▸ **WORK INSTRUCTION**: Make an exact copy of each entry, leaving out every picture.

▸ **EXERCISE INPUTS**:
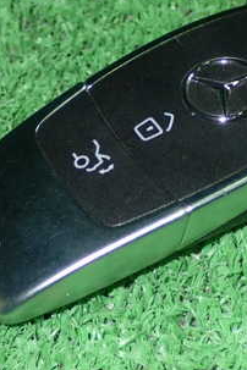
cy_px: 150
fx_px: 1420
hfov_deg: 9.9
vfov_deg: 14.9
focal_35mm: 138
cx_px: 148
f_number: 11
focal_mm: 11.88
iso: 800
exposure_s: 1/60
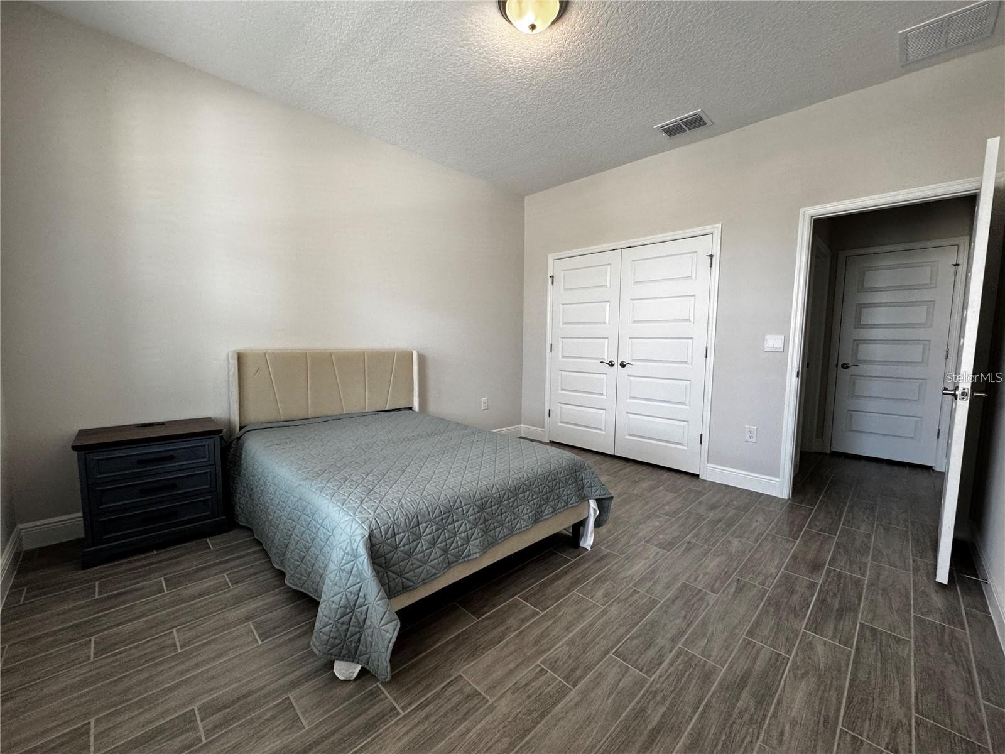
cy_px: 377
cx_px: 502
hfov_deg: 102.1
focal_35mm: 14
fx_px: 406
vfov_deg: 85.7
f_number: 2.2
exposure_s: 1/120
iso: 200
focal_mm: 2.22
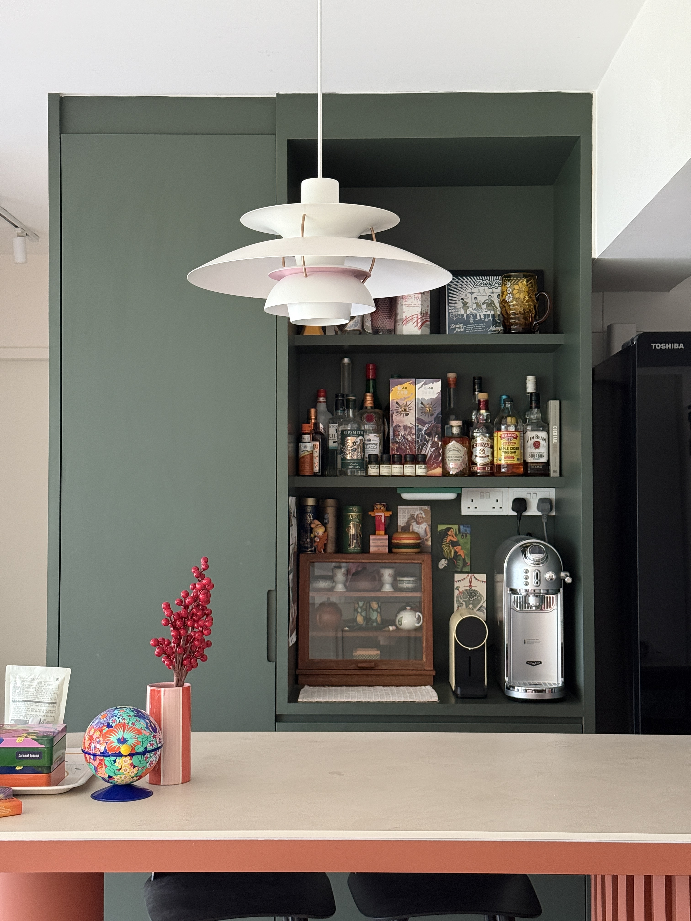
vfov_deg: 39.7
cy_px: 460
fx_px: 1278
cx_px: 346
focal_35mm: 48
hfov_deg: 30.3
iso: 320
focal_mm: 6.76
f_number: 1.78
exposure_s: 1/40
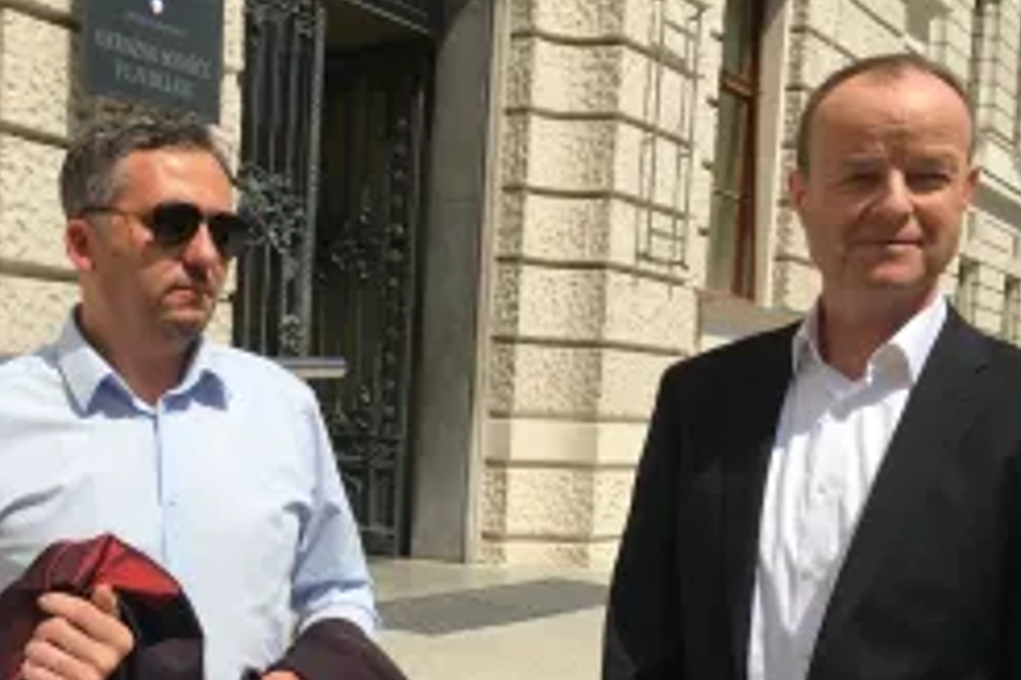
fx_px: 1390
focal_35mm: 49
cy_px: 481
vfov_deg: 27.3
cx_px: 361
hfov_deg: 40.0
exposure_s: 1/2262
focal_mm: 4.15
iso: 25
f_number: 2.2
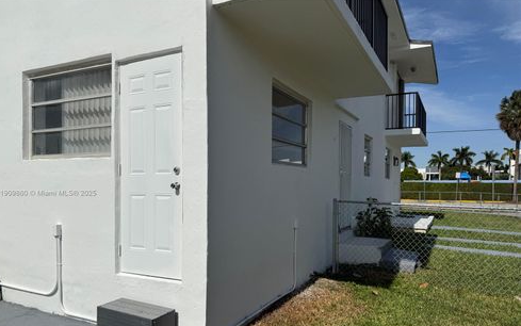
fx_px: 369
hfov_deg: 70.4
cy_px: 193
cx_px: 256
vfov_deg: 47.4
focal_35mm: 26
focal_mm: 6.76
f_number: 1.78
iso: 64
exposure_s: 1/14286
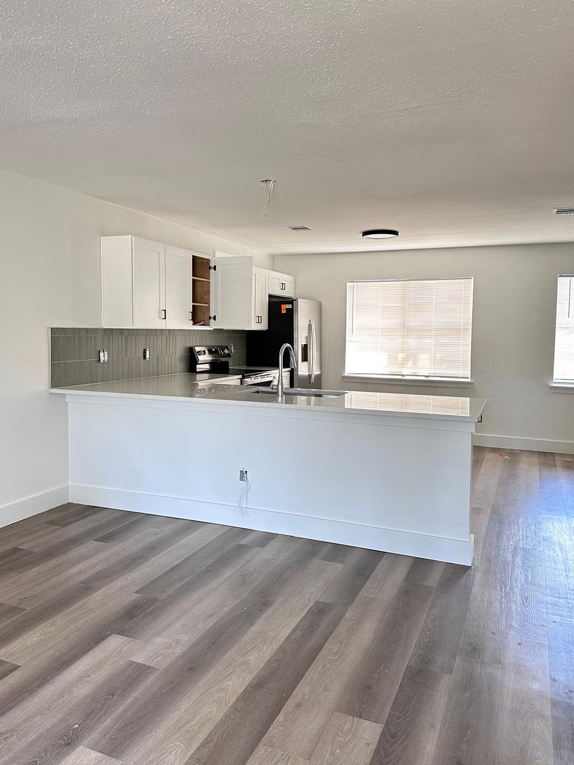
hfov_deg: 53.0
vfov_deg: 67.3
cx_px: 270
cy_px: 365
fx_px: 575
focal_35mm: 26
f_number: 1.78
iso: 200
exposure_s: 1/60
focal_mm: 6.86
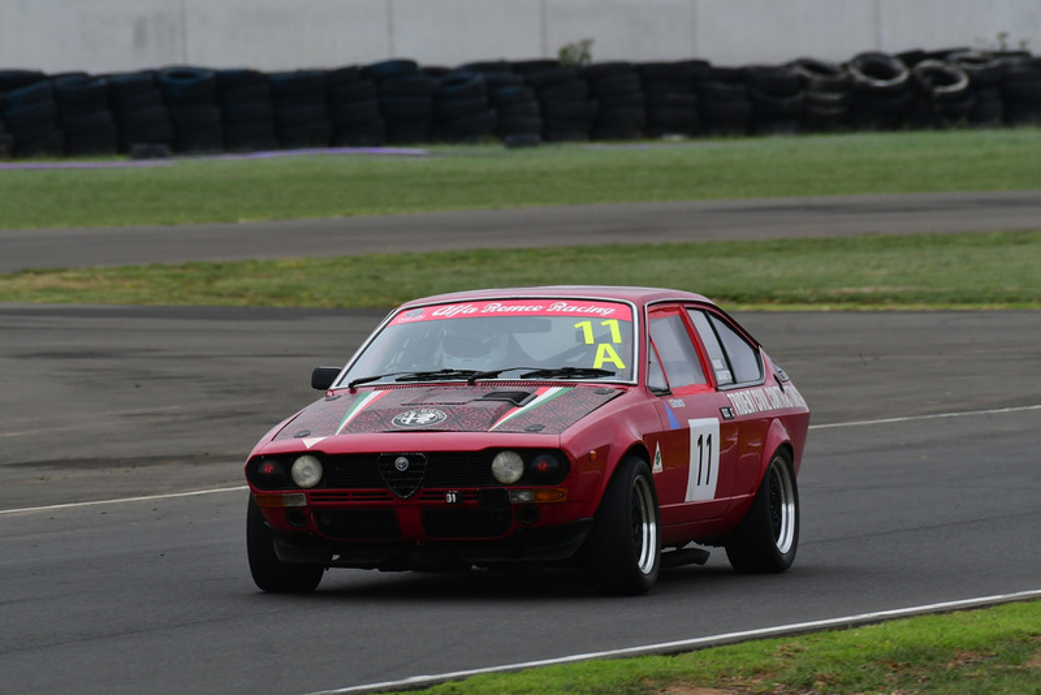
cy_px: 348
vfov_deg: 1.8
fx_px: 21694
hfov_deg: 2.7
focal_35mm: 750
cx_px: 520
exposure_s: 1/640
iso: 640
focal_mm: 500
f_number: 10
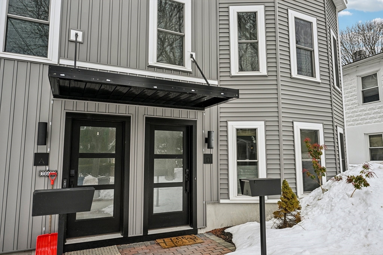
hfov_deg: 73.7
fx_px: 255
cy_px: 128
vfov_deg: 53.1
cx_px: 192
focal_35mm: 24
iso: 400
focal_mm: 24
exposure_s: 1/250
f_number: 8
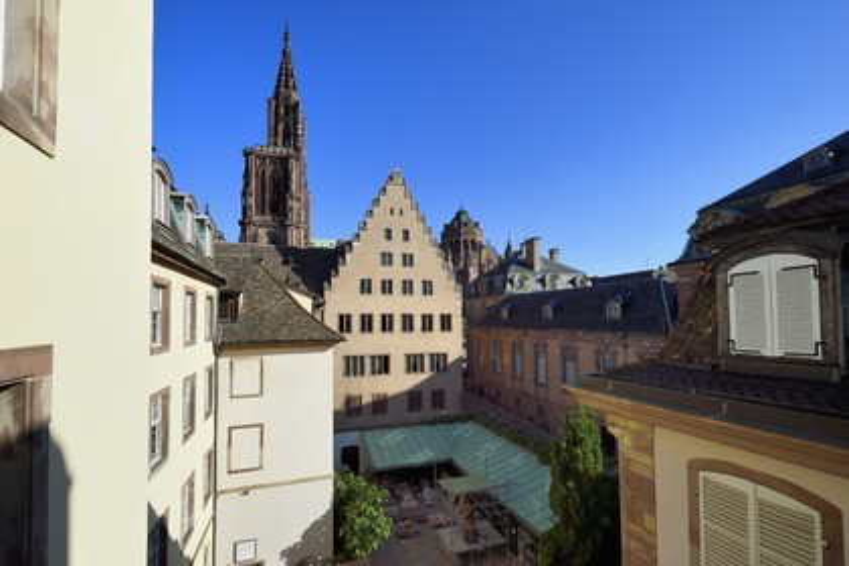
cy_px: 283
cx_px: 424
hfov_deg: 104.3
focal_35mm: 14
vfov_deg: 81.2
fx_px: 330
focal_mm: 14
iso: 200
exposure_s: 1/250
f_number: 14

▸ **REPLY**:
cy_px: 150
fx_px: 1420
hfov_deg: 9.9
vfov_deg: 14.9
focal_35mm: 138
cx_px: 148
f_number: 11
focal_mm: 11.88
iso: 800
exposure_s: 1/60
cy_px: 377
cx_px: 502
hfov_deg: 102.1
focal_35mm: 14
fx_px: 406
vfov_deg: 85.7
f_number: 2.2
exposure_s: 1/120
iso: 200
focal_mm: 2.22
vfov_deg: 39.7
cy_px: 460
fx_px: 1278
cx_px: 346
focal_35mm: 48
hfov_deg: 30.3
iso: 320
focal_mm: 6.76
f_number: 1.78
exposure_s: 1/40
fx_px: 1390
focal_35mm: 49
cy_px: 481
vfov_deg: 27.3
cx_px: 361
hfov_deg: 40.0
exposure_s: 1/2262
focal_mm: 4.15
iso: 25
f_number: 2.2
fx_px: 369
hfov_deg: 70.4
cy_px: 193
cx_px: 256
vfov_deg: 47.4
focal_35mm: 26
focal_mm: 6.76
f_number: 1.78
iso: 64
exposure_s: 1/14286
hfov_deg: 53.0
vfov_deg: 67.3
cx_px: 270
cy_px: 365
fx_px: 575
focal_35mm: 26
f_number: 1.78
iso: 200
exposure_s: 1/60
focal_mm: 6.86
cy_px: 348
vfov_deg: 1.8
fx_px: 21694
hfov_deg: 2.7
focal_35mm: 750
cx_px: 520
exposure_s: 1/640
iso: 640
focal_mm: 500
f_number: 10
hfov_deg: 73.7
fx_px: 255
cy_px: 128
vfov_deg: 53.1
cx_px: 192
focal_35mm: 24
iso: 400
focal_mm: 24
exposure_s: 1/250
f_number: 8
cy_px: 283
cx_px: 424
hfov_deg: 104.3
focal_35mm: 14
vfov_deg: 81.2
fx_px: 330
focal_mm: 14
iso: 200
exposure_s: 1/250
f_number: 14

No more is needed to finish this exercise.